▶ _Job item_
Locate the line that contains "table_cell [1218, 196, 1238, 381]" in the entries below, then repeat it and every following line through the line that contains "table_cell [1018, 163, 1036, 194]", exactly, and no others.

▶ _Data records_
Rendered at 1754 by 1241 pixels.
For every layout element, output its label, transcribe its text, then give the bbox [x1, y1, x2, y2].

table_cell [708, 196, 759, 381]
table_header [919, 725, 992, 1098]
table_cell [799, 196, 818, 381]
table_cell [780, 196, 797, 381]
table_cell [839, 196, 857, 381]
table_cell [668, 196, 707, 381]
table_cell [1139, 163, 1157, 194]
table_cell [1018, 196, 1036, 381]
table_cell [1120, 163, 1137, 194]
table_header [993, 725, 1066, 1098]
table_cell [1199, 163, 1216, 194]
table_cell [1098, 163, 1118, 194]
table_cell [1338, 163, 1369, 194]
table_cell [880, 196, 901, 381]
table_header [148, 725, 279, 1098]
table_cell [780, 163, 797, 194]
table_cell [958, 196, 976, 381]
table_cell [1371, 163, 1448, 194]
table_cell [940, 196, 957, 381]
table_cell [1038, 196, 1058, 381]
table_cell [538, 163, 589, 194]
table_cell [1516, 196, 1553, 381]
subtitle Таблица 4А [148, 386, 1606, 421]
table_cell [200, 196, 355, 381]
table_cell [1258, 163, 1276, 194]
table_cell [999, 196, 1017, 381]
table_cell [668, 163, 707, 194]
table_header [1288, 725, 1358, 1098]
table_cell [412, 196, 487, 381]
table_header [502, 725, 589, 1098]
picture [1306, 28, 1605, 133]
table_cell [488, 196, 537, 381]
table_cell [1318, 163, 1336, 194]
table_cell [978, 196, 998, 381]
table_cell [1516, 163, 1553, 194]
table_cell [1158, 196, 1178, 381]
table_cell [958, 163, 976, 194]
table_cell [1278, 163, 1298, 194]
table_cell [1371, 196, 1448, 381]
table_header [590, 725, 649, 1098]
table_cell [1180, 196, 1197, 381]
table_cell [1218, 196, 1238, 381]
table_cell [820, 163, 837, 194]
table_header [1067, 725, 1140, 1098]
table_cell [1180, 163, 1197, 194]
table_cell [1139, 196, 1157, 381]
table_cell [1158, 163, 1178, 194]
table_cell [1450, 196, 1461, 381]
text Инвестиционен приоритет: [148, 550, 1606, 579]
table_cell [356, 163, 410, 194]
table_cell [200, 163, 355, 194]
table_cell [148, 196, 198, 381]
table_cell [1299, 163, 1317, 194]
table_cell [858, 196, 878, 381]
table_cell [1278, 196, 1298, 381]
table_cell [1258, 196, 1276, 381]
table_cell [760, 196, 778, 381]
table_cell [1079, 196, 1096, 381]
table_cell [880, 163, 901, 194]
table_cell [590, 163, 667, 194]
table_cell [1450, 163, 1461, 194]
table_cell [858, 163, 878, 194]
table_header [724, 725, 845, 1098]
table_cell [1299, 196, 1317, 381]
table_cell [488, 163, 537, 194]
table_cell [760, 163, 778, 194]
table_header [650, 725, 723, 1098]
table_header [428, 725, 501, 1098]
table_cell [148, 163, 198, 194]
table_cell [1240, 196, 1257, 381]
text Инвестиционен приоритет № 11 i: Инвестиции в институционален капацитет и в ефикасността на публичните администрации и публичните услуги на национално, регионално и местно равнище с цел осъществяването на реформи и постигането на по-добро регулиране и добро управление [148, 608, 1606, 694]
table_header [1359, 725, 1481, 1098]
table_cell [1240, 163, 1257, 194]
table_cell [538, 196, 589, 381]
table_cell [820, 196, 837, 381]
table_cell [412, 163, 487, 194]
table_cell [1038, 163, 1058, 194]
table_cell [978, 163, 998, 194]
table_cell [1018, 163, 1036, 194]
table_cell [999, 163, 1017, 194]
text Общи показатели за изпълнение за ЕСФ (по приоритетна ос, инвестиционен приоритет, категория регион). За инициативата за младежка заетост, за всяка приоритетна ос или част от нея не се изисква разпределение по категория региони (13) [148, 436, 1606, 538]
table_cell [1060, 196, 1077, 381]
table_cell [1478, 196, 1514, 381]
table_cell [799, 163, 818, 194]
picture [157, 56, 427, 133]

---

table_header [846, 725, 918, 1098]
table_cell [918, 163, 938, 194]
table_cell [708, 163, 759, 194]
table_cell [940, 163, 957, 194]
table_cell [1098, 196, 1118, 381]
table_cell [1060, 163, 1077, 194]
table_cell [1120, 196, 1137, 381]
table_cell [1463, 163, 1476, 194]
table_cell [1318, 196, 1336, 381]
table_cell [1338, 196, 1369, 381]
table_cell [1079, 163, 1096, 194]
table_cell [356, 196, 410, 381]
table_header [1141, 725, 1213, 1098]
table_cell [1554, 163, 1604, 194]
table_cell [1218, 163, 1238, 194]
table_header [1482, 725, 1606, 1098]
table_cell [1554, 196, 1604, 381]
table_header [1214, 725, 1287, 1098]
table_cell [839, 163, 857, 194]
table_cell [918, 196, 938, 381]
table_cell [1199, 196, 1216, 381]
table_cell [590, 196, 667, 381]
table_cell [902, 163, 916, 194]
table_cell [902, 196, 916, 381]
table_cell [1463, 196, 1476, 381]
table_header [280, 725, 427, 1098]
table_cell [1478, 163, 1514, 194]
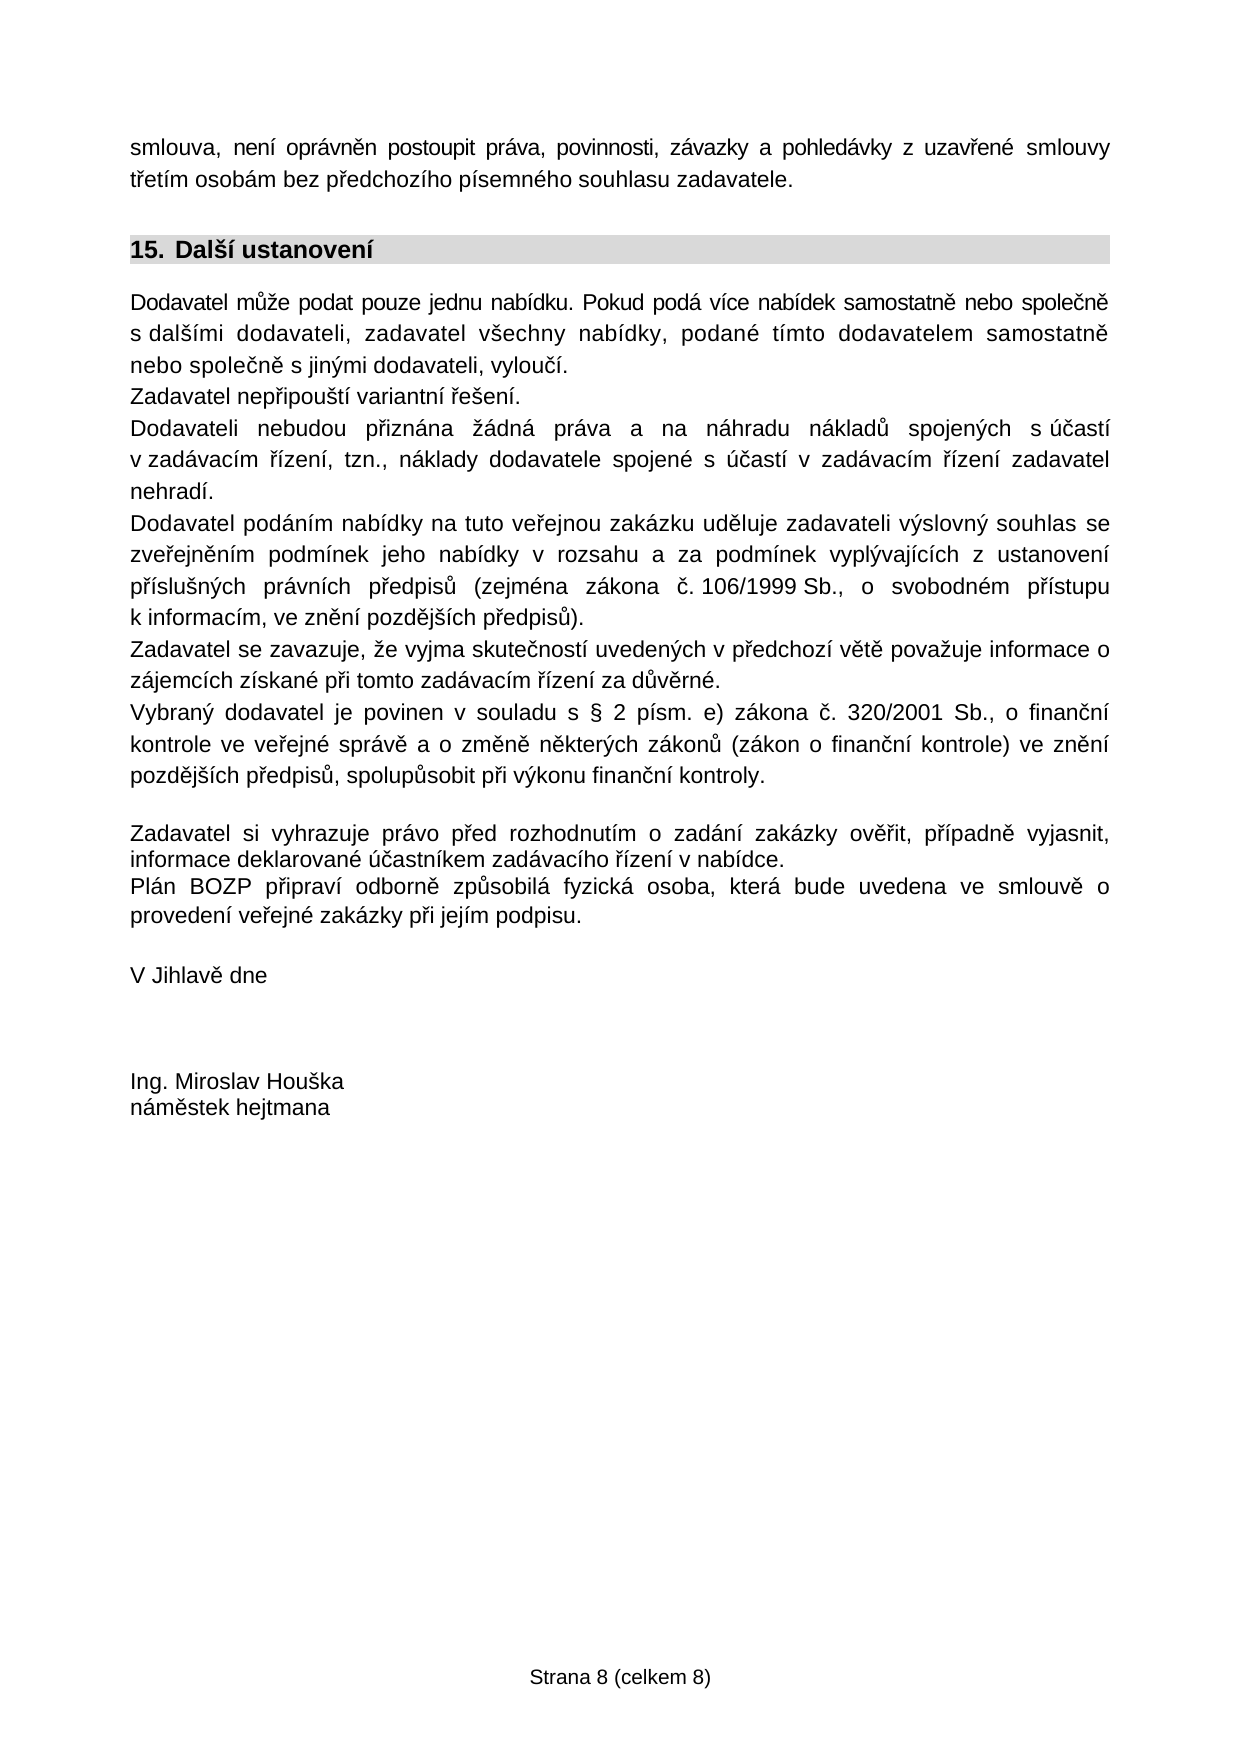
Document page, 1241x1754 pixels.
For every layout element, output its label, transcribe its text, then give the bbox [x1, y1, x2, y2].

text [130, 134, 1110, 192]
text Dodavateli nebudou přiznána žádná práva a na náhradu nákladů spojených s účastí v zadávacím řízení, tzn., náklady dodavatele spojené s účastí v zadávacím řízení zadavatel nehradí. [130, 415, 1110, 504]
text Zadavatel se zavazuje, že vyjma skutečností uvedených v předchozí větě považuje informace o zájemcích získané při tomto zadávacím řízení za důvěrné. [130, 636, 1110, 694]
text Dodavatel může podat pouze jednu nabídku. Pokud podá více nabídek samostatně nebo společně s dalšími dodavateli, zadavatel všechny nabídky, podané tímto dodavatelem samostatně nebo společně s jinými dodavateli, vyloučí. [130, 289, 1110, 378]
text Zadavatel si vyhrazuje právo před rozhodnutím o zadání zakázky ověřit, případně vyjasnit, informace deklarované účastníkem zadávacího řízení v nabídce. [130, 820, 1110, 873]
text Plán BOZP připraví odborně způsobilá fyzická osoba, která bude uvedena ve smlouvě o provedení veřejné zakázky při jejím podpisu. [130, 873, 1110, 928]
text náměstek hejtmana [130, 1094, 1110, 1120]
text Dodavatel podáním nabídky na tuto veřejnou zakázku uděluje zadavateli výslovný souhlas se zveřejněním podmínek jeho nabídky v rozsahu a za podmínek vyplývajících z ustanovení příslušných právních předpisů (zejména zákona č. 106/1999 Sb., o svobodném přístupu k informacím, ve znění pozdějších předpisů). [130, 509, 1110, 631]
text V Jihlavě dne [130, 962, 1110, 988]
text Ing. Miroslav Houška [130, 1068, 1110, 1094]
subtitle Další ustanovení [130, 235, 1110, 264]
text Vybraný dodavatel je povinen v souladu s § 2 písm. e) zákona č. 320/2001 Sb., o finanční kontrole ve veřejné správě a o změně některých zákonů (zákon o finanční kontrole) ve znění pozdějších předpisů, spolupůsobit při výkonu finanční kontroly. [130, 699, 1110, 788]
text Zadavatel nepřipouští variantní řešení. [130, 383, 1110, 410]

--

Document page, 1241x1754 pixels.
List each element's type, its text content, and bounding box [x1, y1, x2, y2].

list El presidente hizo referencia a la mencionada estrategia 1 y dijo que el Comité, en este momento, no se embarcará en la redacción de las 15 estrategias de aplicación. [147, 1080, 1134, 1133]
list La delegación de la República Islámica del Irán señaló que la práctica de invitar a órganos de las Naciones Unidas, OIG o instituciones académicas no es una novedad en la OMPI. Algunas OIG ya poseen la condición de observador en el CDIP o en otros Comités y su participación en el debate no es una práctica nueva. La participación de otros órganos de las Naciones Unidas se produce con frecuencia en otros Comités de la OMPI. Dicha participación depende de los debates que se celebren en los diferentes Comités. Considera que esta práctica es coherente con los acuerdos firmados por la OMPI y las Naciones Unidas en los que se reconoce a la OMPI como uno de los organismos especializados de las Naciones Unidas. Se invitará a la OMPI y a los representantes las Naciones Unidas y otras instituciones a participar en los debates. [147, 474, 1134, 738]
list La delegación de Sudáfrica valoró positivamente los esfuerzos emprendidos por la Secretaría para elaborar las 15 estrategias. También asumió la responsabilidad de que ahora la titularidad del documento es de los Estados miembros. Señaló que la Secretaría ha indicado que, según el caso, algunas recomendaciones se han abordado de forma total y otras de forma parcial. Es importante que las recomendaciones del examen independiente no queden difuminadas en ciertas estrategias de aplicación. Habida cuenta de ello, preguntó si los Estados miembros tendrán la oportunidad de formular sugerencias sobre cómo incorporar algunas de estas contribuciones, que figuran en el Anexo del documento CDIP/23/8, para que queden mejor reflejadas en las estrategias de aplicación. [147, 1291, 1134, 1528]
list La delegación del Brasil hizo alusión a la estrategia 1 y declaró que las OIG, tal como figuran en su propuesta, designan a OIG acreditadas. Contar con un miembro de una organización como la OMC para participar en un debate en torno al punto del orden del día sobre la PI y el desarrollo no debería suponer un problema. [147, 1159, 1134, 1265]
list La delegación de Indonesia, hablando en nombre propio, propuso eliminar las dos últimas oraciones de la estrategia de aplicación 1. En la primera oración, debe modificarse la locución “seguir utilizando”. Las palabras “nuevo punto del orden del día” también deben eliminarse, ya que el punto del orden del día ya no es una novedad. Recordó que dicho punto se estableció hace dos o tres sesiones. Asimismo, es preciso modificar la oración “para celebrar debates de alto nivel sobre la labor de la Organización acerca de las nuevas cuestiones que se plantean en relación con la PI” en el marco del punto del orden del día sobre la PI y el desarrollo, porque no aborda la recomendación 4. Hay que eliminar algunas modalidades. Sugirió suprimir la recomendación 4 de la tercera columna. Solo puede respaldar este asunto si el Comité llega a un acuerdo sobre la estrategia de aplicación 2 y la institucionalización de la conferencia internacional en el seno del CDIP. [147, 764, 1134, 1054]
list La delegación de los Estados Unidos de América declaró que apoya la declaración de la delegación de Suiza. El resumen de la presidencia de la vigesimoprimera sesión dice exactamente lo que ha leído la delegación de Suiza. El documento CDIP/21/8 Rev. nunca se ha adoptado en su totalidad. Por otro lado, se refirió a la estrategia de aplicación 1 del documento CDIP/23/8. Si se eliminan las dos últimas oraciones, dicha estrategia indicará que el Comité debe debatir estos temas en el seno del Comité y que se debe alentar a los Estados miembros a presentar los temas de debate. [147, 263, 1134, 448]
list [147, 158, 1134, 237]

▶ _Reply to the exercise_
table_cell [1218, 196, 1238, 381]
table_cell [820, 163, 837, 194]
table_header [1067, 725, 1140, 1098]
table_cell [1180, 163, 1197, 194]
table_cell [1139, 196, 1157, 381]
table_cell [1158, 163, 1178, 194]
table_cell [1450, 196, 1461, 381]
text Инвестиционен приоритет: [148, 550, 1606, 579]
table_cell [356, 163, 410, 194]
table_cell [200, 163, 355, 194]
table_cell [148, 196, 198, 381]
table_cell [1299, 163, 1317, 194]
table_cell [858, 196, 878, 381]
table_cell [1278, 196, 1298, 381]
table_cell [1258, 196, 1276, 381]
table_cell [760, 196, 778, 381]
table_cell [1079, 196, 1096, 381]
table_cell [880, 163, 901, 194]
table_cell [590, 163, 667, 194]
table_cell [1450, 163, 1461, 194]
table_cell [858, 163, 878, 194]
table_header [724, 725, 845, 1098]
table_cell [1299, 196, 1317, 381]
table_cell [488, 163, 537, 194]
table_cell [760, 163, 778, 194]
table_header [650, 725, 723, 1098]
table_header [428, 725, 501, 1098]
table_cell [148, 163, 198, 194]
table_cell [1240, 196, 1257, 381]
text Инвестиционен приоритет № 11 i: Инвестиции в институционален капацитет и в ефикасността на публичните администрации и публичните услуги на национално, регионално и местно равнище с цел осъществяването на реформи и постигането на по-добро регулиране и добро управление [148, 608, 1606, 694]
table_header [1359, 725, 1481, 1098]
table_cell [1240, 163, 1257, 194]
table_cell [538, 196, 589, 381]
table_cell [820, 196, 837, 381]
table_cell [412, 163, 487, 194]
table_cell [1038, 163, 1058, 194]
table_cell [978, 163, 998, 194]
table_cell [1018, 163, 1036, 194]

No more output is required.